Il n’y aura pas de répit pour Chino qui, après cet album, part sur tous les fronts, se diversifiant sur plusieurs side projects. En 2011, avec des musiciens du groupe Far (qui avait été invité le temps de deux reprises qu’on retrouve sur le recueil de faces B cité plus haut), il fonde Crosses †††, groupe d’électro-rock orienté vers le trip hop (qu’on retrouve avec un tempo assez lent) et la witch house (genre de la musique électronique plutôt dark avec un esthétique visuelle très travaillée). On retrouve cette dernière influence dans l’utilisation du concept de la croix utiisée jusque dans les titres des chansons (la lettre « t » est remplacée par † dans tous les titres).
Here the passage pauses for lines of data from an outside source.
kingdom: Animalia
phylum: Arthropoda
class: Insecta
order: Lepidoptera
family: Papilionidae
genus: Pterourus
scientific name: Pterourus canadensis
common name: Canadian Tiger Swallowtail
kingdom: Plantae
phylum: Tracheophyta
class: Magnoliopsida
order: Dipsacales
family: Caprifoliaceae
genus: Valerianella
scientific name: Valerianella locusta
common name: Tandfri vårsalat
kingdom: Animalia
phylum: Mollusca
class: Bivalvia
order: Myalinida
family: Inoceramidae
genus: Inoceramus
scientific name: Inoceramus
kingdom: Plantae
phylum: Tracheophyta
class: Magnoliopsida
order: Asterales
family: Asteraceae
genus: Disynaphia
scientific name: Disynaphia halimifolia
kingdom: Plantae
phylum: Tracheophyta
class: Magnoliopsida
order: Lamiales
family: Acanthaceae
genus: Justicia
Deux ans plus tard, avec les musiciens du groupe post metal Isis, Chino forme Palms, groupe de post metal (mélange entre post-rock, le metal et le shoegazing). On peut faire le lien entre Crosses ††† et Palms. Les deux groupes posent une musiques extrêmement planante, dans laquelle Chino n’utilise que sa voix mélodique et proposant une musique assez fouillée. Si l’album Palms est idéal pour tout moment câlin à deux, et s’avère très reposant, il pèche hélàs par des morceaux que certains pourraient trouver trop longs, et la production est un chouia trop plate quand celle sur les deux EP et le LP de Crosses, dont la musique multiplie les couches sonores, des basses très prononcées. Là où on est bercé par Palms, Crosses va privilégier une sensualité à fleur de peau, parfois électrisante.

chino moreno scene

Cette dispersion ne nuira pas à la carrière de Deftones qui, en 2012 entre les multiples side projects de son chanteur, livre Koi No Yokan, une de leurs meilleures œuvres. Cette galette bénéficie d’une production de mammouth et on le ressent à la première écoute. La part belle est faite aux morceaux énergiques. Pas de ballades sensuelles, plutôt quelques titres planants comme Entombed, Rosemary et le bouquet final What Happened To You ?

Artiste prolifique, Chino Moreno s’est démarqué de ses confrères en osant emmener le metal vers le terrain de l’électro, mais loin de se vautrer comme Korn quand ils avaient tenté l’aventure dubstep, Chino Moreno, que ce soit avec Deftones ou ses side projects, taille patron, se détache d’autres artistes, se singularise et trace sa voie, sa voix, une voix à part.